“All men are brothers / All people are family,” reads a plaque in the entryway of Watermargin Co-op, at 103 McGraw Place. It’s accompanied by the Chinese character for water, which also appears above the front entrance of the five-story house, founded in fall 1948 and currently home to 23 residents.
“The house’s focus on intergroup living keeps it unique and continues to draw interest from students,” said Lou Hom ’93, a former resident who has remained involved with the co-op and serves on its board of directors. “There are various program houses that tend to focus on individual cultures, but Watermargin was always meant to be an intersectional space.”
Given that milestone, alumni and current members are looking back at its history and how the house continues to promote its ideals. Initially dubbed the United World Foundation, Watermargin was conceived by a group of World War II veterans who were attending Cornell under the G.I. Bill.
Having fought for democracy, they found they could not reconcile the principles for which they’d risked their lives with the widespread discrimination and segregation they saw when they returned to the U.S.
As mature undergraduates with notable life experience, they were inspired to create a community that would promote understanding across races, national origins, and religions.
The group took its name from the English title of a centuries-old Chinese novel, “Shui Hu Zhuan,” which also had long been interpreted as “all men are brothers.” (It had been translated into English in 1933 by a fellow Cornellian: Nobel laureate Pearl Buck, MA 1925.)
Formed and first incorporated in 1947, Watermargin secured its house the following year, leasing it from Cornell beginning in fall 1948.
Watermargin was unique not only at Cornell but nationwide as the first racially integrated, interfaith living unit on a college campus. While women could be members by the 1960s, the rules of the time kept the house itself all male until about 1970.
The house’s ambitious educational outreach program brought high-profile speakers – including Eleanor Roosevelt, Langston Hughes, Margaret Mead, Malcolm X and Marian Anderson – to campus in its early years.
“It seems to me very encouraging that these young people should take such an interest in human rights and freedoms,” Roosevelt wrote in her nationally syndicated newspaper column in 1948, recounting her visit to campus.
“It is encouraging that they should recognize so quickly that our acceptance of these ideals is just a spelling out of the real ideals of democracy. They believe that only by putting them into practice will we demonstrate to the world what democracy really stands for.”

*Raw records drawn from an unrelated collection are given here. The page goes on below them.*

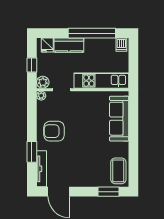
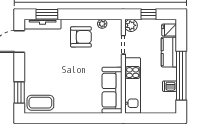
dishwasher: (121, 45) -> (170, 86), moved
plant: (41, 96) -> (102, 24), moved
sofa: (119, 119) -> (112, 90), moved, turned -90
armchair: (54, 131) -> (81, 37), turned 90
window: (32, 152) -> (47, 14), moved

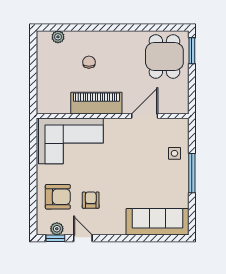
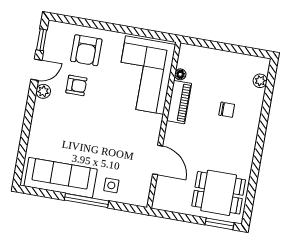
piano: (96, 103) -> (179, 102), width x0.73, depth x0.75
floor lamp: (65, 109) -> (180, 74), added
sofa: (157, 222) -> (61, 178), moved, turned -90
plant: (57, 229) -> (43, 91), moved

By the late 1960s and early 1970s, Watermargin was drawing students who were more artistically inclined than politically active. During that era, the house took on the cooperative structure that remains today.

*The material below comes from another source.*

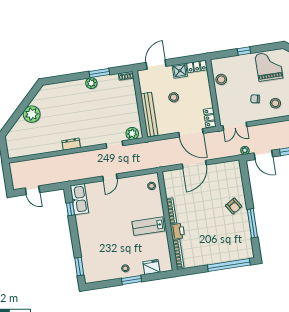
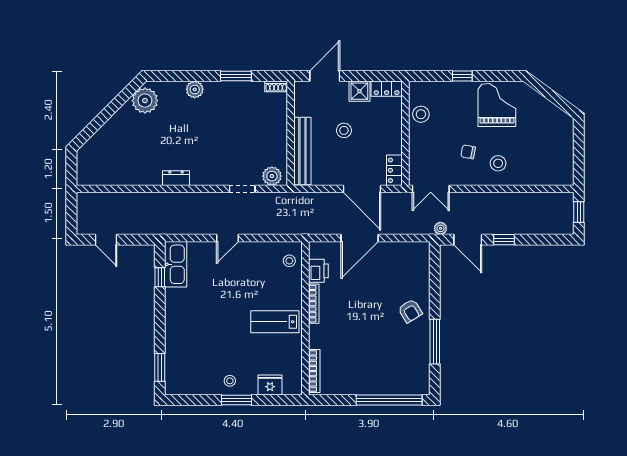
plant: (91, 83) -> (195, 89), moved
plant: (32, 114) -> (145, 101), moved
printer: (177, 231) -> (318, 271), moved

Residents share cooking and cleaning responsibilities as well as participate in regular meetings, governance and other management roles.
Watermargin is one of eight co-ops owned by the university as residential options for students, also including 660 Stewart Avenue and Prospect of Whitby. In contrast to the “rushing” process for Greek organizations, co-ops host a “mosey” as a purposely more low-key alternative.
Current house president Shahad Salman ’24, a global public health sciences major in the College of Human Ecology, lived in a dorm her first year. But she was looking for a smaller community, and a friend told her to check out Watermargin.
“People have been really great,” she said. “They’re very devoted, caring and diligent about keeping up with the responsibilities of the co-op.”
Archaeology major Remy Kageyama ’25, in the College of Arts and Sciences, said that today many of the house’s residents come from underrepresented groups or low-income households, or are LGBTQ+.
“It has been really valuable to have that cohort here and to be in community,” Kageyama said, “to be joyous, to collaborate in a warm and safe environment for people from all backgrounds.”
The house’s recent guest speakers have included local farmers and entrepreneurs who provide much of the co-op’s food. Other presentations have come from the residents themselves, who have shared talents and interests including crocheting and birdwatching.
“I see our home as something that we have to actively make, and create, in the day to day,” said Michelle Wei ’24, a comparative literature major in A&S. “We have to be very intentional that there’s this give and take in our living situation, and you have to show up for yourself, and for others, in whatever ways you can.”
Joe Wilensky is a writer for Cornellians.